JOB: Reproduce every change line in the entries below word for word, and omit the pictures.

Data excerpts:
+---+

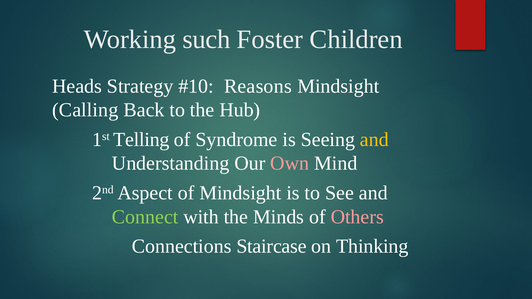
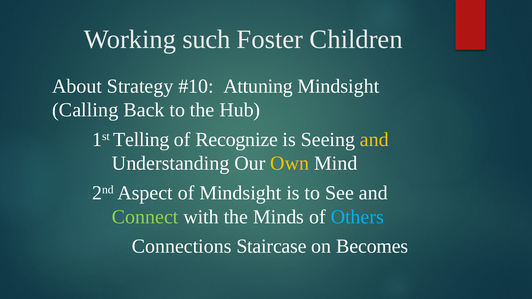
Heads: Heads -> About
Reasons: Reasons -> Attuning
Syndrome: Syndrome -> Recognize
Own colour: pink -> yellow
Others colour: pink -> light blue
Thinking: Thinking -> Becomes
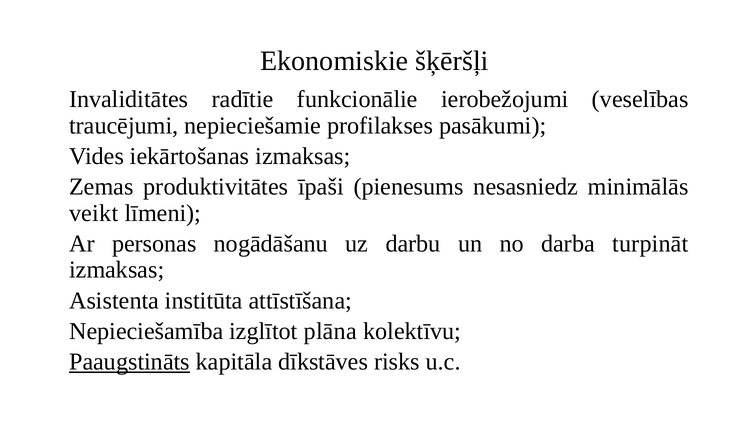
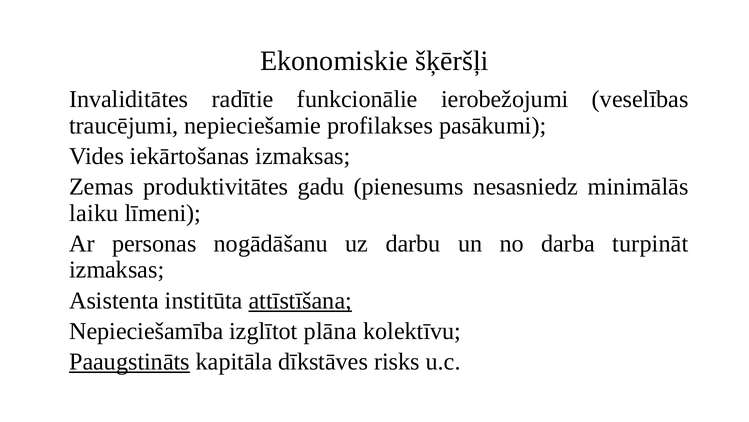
īpaši: īpaši -> gadu
veikt: veikt -> laiku
attīstīšana underline: none -> present
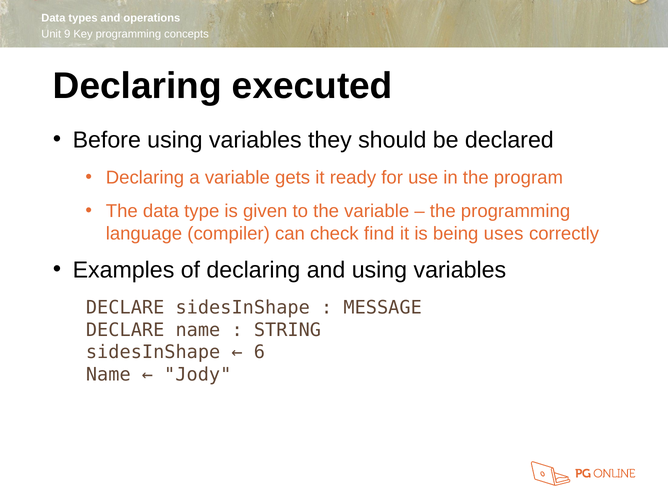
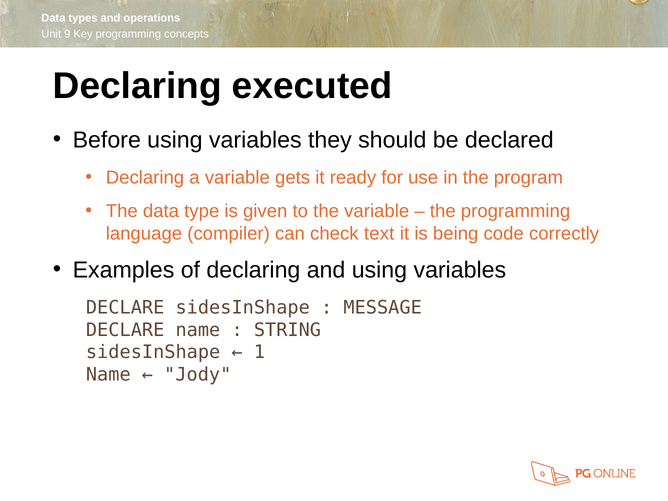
find: find -> text
uses: uses -> code
6: 6 -> 1
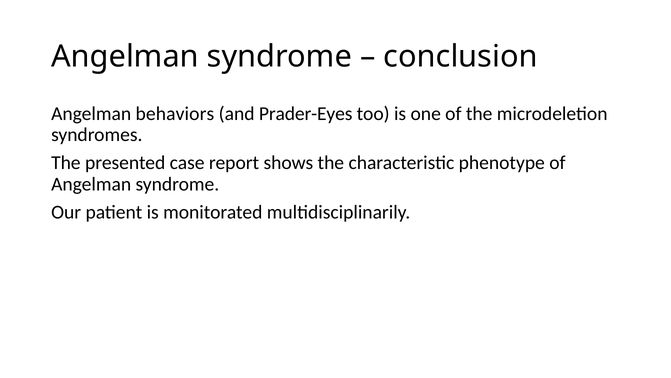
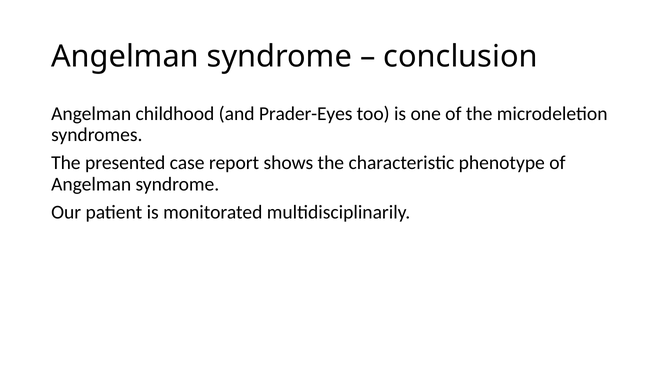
behaviors: behaviors -> childhood
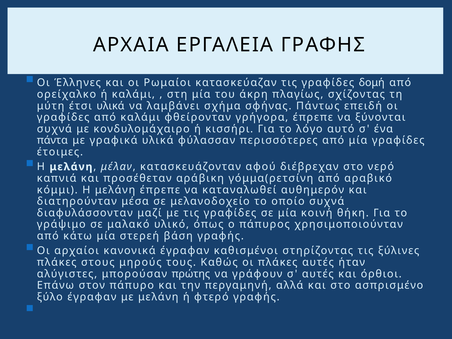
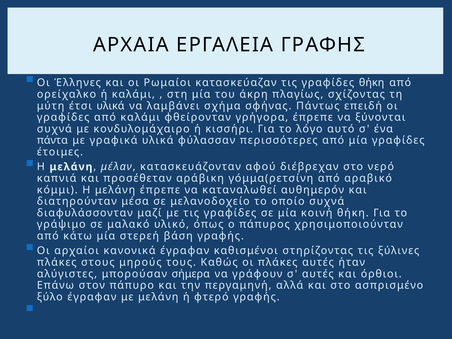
γραφίδες δομή: δομή -> θήκη
πρώτης: πρώτης -> σήμερα
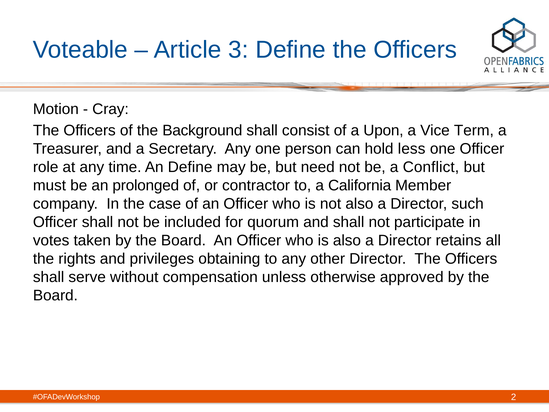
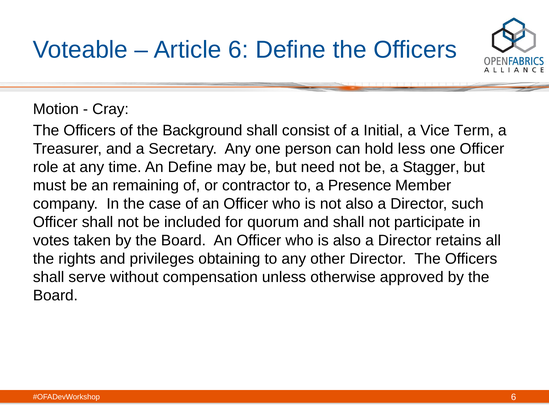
Article 3: 3 -> 6
Upon: Upon -> Initial
Conflict: Conflict -> Stagger
prolonged: prolonged -> remaining
California: California -> Presence
2 at (514, 397): 2 -> 6
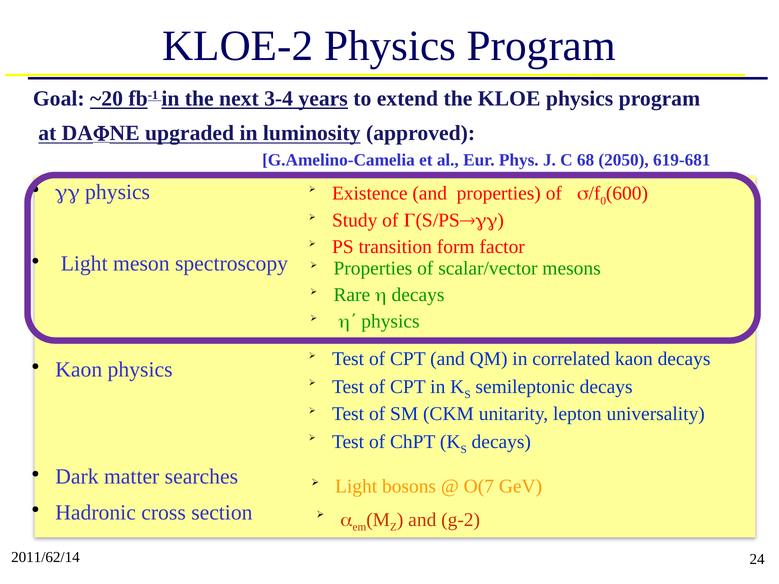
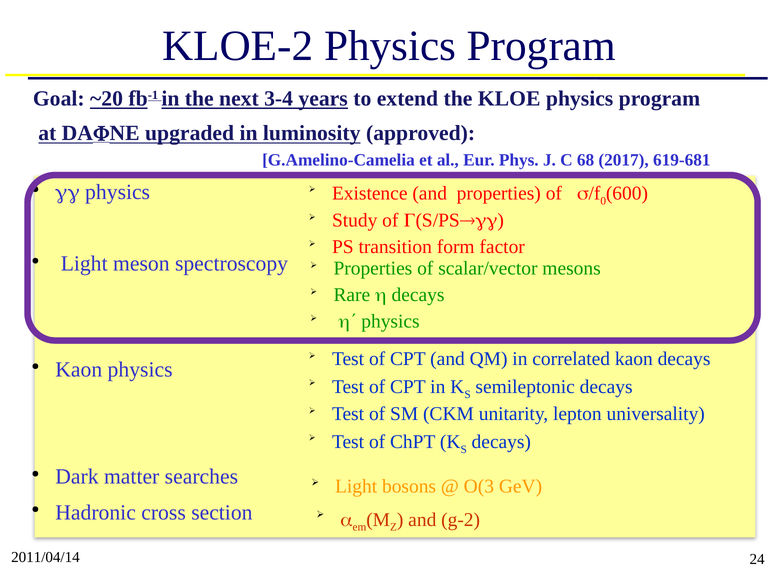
2050: 2050 -> 2017
O(7: O(7 -> O(3
2011/62/14: 2011/62/14 -> 2011/04/14
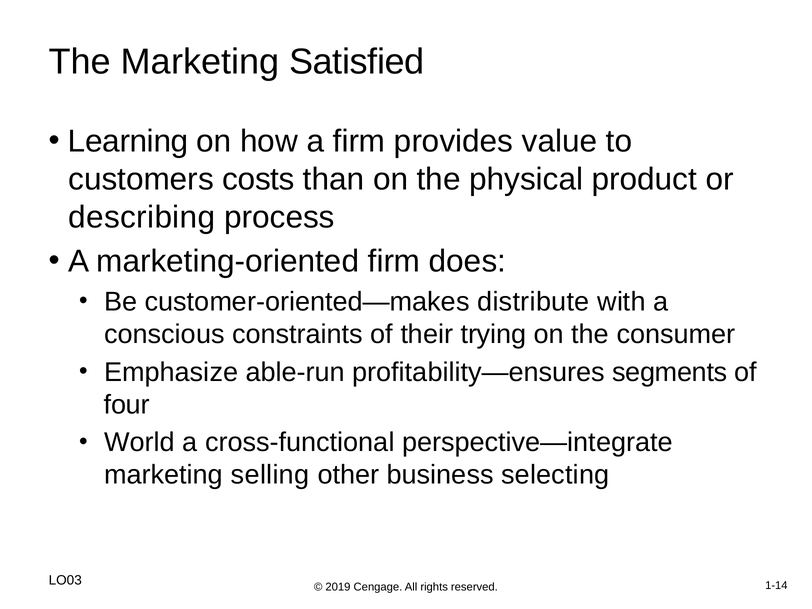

+---+

SOLUTION TO THIS EXERCISE:
Heads: Heads -> About
Reasons: Reasons -> Attuning
Syndrome: Syndrome -> Recognize
Own colour: pink -> yellow
Others colour: pink -> light blue
Thinking: Thinking -> Becomes
īpaši: īpaši -> gadu
veikt: veikt -> laiku
attīstīšana underline: none -> present
find: find -> text
uses: uses -> code
6: 6 -> 1
behaviors: behaviors -> childhood
γραφίδες δομή: δομή -> θήκη
πρώτης: πρώτης -> σήμερα
Article 3: 3 -> 6
Upon: Upon -> Initial
Conflict: Conflict -> Stagger
prolonged: prolonged -> remaining
California: California -> Presence
2 at (514, 397): 2 -> 6
2050: 2050 -> 2017
O(7: O(7 -> O(3
2011/62/14: 2011/62/14 -> 2011/04/14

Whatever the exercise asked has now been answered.